Nierzetelni biegli to zmora sądów
Prof. Ewa Gruza z Uniwersytetu Warszawskiego podkreśla, że opisywany wyrok to absolutny ewenement. – Wreszcie do sądu dotarł argument, że jakość opinii, także być może merytorycznie przygotowanie biegłej, wpływa istotnie na wynik sprawy – dodaje prof. Ewa Gruza. Tymczasem sprawy na podstawie art. 233 kodeksu karnego są prowadzone wyjątkowo. Ze statystyk prof. Gruzy wynika, że w ostatnich 10 latach było ich najwyżej 10, a takiej sprawy cywilnej jeszcze nie było. Poprosiliśmy Ministerstwo Sprawiedliwości o oficjalne statystyki, ale do momentu publikacji artykułu ich nie otrzymaliśmy. – To orzeczenie wskazuje na problem bardzo niskiego poziomu opinii biegłych, i to w bardzo poważnych sprawach. Nierzetelne opinie są dużym problemem także w procesach karnych czy rodzinnych. – Takie błędne opinie są wydawane przez psychologów, lekarzy, w tym sądowych i rzutują na przyczyny ustalenia śmierci czy powodują, że rodzice, którzy nie dopuszczają się molestowania dzieci – trafiają do więzień. Są sprawy, w których biegły psycholog wydaje fałszywą opinię pomocną w uzyskaniu rozwodu – wylicza prof. Ewa Gruza. Z drugiej strony, eksperci podkreślają, że muszą się zmienić zasady wybierania biegłych i ich wynagradzania. – W innym przypadku będziemy zachęcać do zgłaszania się na listy osoby, które chcą uzyskać dodatkowy dochód, a nie zawsze mają aktualną wiedzę i kwalifikacje. I choć prace nad nową ustawą trwają już ponad 20 lat, to wciąż jej nie ma – dodaje Marcin Wolny. – Może to orzeczenie spowoduje otrzeźwienie wszystkich. W tym ustawodawcy, który w końcu powinien zająć się przygotowaniem ustawy o biegłych, ale nie w takim kształcie jak ostatnio – dodaje prof. Ewa Gruza.

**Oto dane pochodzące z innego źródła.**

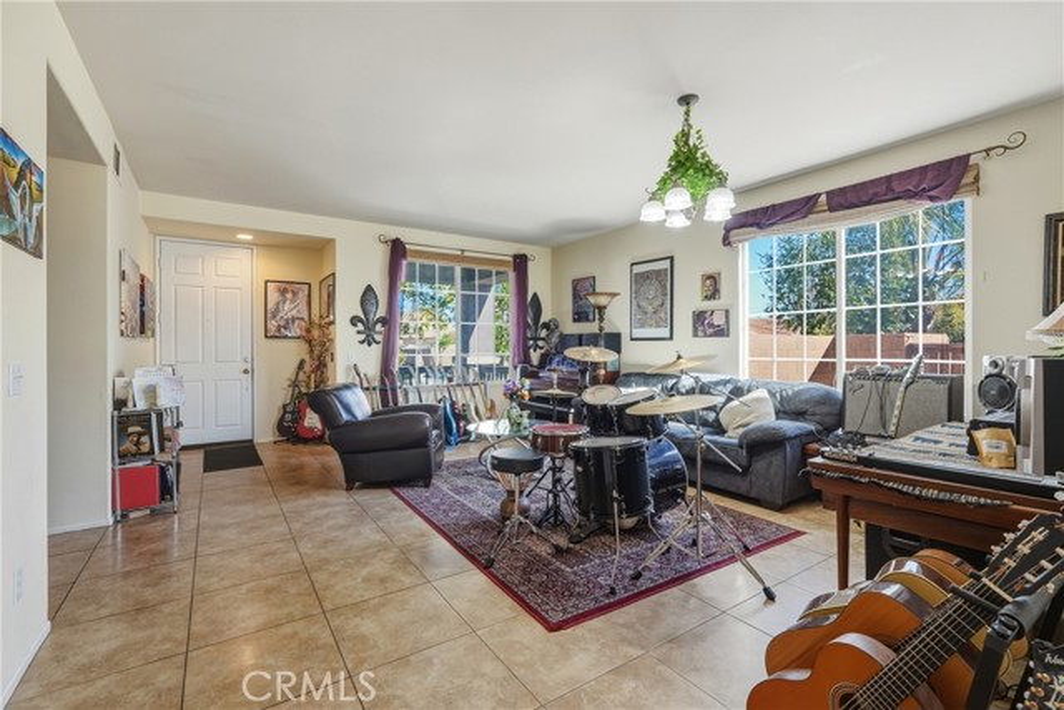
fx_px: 473
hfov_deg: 96.7
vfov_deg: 73.8
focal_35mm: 16
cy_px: 355
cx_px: 532
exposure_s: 1/125
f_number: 9
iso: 250
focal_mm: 16
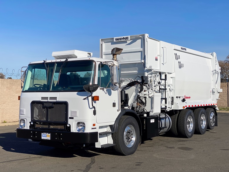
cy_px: 86
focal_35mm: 52
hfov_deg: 36.8
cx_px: 114
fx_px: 344
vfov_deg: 28.0
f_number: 2
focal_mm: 6
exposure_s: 1/3984
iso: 25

Ustawa o biegłych – nadal w pracach koncepcyjnych
Eksperci od dawna wskazują na konieczność jak najszybszego uregulowania sytuacji z biegłymi. Robocza wersja projektu ustawy o biegłych powstała w 2018 r. i w styczniu ubiegłego roku oceniali ją eksperci z ośrodków akademickich. I ta ocena – według nieoficjalnych informacji Prawo.pl – była druzgocąca. Propozycja pod roboczą nazwą: ustawa o biegłych, została przygotowana przez krakowski Instytut Ekspertyz Sądowych. Zgodnie z nią – jak pisaliśmy w styczniu ub.r. – wpisanie na listę biegłych sądowych miałoby zależeć od, wybieranego na czteroletnią kadencję, dyrektora tej placówki. On miałby też m.in. przyznawać certyfikaty kompetencji instytucjom naukowym, które chciałyby wydawać opinie – poza Centralnym Laboratorium Kryminalistycznym Policji, zakładami medycyny sądowej publicznych szkół wyższych i laboratoriami kryminalistycznymi policji (te byłyby z mocy ustawy uznane za jednostki certyfikowane). Ostatnie spotkanie przedstawicieli biegłych z przedstawicielami resortu sprawiedliwości odbyło się w marcu 2019 r. Przekazano ministerstwu opinie i uwagi. Od tego czasu o projekcie zrobiło się cicho. A samo resort w październiku informował Prawo.pl, że prace są na etapie analityczno-koncepcyjnym.